The Most Politically Incorrect Passage In the Bible

Genesis 24:2-4

And Abraham said unto his eldest servant of his house, that ruled over all that he had, Put, I pray thee, thy hand under my thigh: And I will make thee swear by the LORD, the God of heaven, and the God of the earth, that thou shalt not take a wife unto my son of the daughters of the Canaanites, among whom I dwell: But thou shalt go unto my country, and to my kindred, and take a wife unto my son Isaac.

Comments:

  1. Righteous Abraham owned slaves. Not good.  Slave holding is bad.
  2. Righteous Abraham treated his slave well. This too is bad.  Surely every slave holder in history must have beat his slave and deprived him of basic human rights, so that slavery may be decried as a moral evil.  How dare Abe put this slave in charge of all that he had?
  3. Righteous Abraham opposed woman’s suffrage. Abe’s arrangement of his son’s marriage deprives the poor gal of  her right to choose her own groom. Boy and girl are supposed to meat at a coffee shop on mutual terms, footing their own lattes.

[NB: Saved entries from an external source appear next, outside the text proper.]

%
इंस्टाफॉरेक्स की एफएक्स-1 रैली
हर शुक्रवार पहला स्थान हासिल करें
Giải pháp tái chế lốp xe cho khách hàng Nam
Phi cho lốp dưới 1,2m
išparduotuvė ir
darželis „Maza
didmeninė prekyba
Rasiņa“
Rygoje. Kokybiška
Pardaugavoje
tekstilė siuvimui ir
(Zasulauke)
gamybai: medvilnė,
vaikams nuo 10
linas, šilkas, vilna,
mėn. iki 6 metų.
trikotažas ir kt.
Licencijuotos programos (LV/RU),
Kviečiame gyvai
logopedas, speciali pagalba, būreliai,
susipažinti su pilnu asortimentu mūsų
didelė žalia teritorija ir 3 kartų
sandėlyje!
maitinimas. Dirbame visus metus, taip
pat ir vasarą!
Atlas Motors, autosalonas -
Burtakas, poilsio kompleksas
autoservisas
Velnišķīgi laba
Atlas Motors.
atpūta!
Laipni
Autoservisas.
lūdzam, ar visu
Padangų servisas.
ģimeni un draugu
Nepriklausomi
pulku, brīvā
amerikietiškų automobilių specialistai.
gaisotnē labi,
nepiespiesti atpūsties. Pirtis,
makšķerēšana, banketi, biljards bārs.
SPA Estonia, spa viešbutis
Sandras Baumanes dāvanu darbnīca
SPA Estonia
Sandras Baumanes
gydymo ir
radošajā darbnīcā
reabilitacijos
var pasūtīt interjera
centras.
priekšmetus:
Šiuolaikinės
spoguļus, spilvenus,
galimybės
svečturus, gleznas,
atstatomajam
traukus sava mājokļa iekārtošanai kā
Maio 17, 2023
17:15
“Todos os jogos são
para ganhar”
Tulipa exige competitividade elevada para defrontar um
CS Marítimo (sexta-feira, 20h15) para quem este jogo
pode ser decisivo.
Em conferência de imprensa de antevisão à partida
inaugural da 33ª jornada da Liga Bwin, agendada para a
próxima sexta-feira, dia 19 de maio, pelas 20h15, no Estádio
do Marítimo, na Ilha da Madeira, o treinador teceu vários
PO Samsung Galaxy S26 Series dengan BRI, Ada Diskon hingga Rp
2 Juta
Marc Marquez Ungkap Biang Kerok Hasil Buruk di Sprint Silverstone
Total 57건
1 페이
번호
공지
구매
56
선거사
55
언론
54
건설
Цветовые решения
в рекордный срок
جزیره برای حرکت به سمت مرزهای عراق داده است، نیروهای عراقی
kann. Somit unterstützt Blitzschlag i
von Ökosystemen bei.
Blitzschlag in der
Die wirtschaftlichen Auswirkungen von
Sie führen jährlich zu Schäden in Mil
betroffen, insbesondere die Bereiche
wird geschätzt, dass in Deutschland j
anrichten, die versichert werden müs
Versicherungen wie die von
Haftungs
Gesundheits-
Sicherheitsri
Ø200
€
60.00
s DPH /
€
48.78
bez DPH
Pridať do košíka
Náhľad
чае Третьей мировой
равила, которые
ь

They are not to meet by a tribal patriarch’s slave delegation.
  4. Righteous Abraham opposed miscegenation. Abe did not want his daughter-in-law to be of another tribe. Rather he demanded that his son’s bride be of his kindred.
  5. Righteous Abraham REALLY opposed miscegenation. Righteous Abraham made his slave swear to God not to bring back a racial foreigner.
  6. Righteous Abraham’s criteria for his son’s bride elevated race above faith. His kindred were pagans. Better consanguinity than a mixed marriage.
  7. Righteous Abraham’s tribe had its own country. Indeed, his country was precisely defined by his tribe.  Didn’t’ Hitler try that?

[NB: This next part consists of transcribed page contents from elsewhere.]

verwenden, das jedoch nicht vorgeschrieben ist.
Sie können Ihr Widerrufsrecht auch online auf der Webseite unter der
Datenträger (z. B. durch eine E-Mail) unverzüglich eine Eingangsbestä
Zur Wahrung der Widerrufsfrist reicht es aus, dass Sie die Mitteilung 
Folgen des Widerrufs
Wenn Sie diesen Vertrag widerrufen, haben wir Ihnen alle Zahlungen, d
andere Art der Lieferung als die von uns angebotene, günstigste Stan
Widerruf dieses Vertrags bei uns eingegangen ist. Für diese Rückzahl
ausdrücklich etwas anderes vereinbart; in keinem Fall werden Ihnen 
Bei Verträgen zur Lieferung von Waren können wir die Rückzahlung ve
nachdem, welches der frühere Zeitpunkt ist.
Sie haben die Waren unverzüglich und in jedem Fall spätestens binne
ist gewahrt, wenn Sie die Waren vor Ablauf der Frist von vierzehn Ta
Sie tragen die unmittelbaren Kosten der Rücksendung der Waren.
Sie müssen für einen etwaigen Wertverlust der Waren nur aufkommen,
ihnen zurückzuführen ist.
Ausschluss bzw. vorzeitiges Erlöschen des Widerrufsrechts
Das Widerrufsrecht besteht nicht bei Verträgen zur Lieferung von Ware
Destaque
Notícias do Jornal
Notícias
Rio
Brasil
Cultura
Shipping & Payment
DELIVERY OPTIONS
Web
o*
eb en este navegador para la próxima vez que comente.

2 thoughts on “The Most Politically Incorrect Passage In the Bible

  1. Doug Hampton

    quiet interesting until it finishes by comparing Abraham with Hitler. How can you make that leap ? Duhhhhhhhhhhhhhhhhhhhhhhhhhhhhhhhhhhhhhhhhhhhhhhhhhhhh !

  2. Tribal Theocrat Post author

    Doug,

    We’re comparing the racially-homogeneous national ideology of the two men, not their persons. You’re right, though: we have no evidence that Abraham was as successful a national leader as the Führer.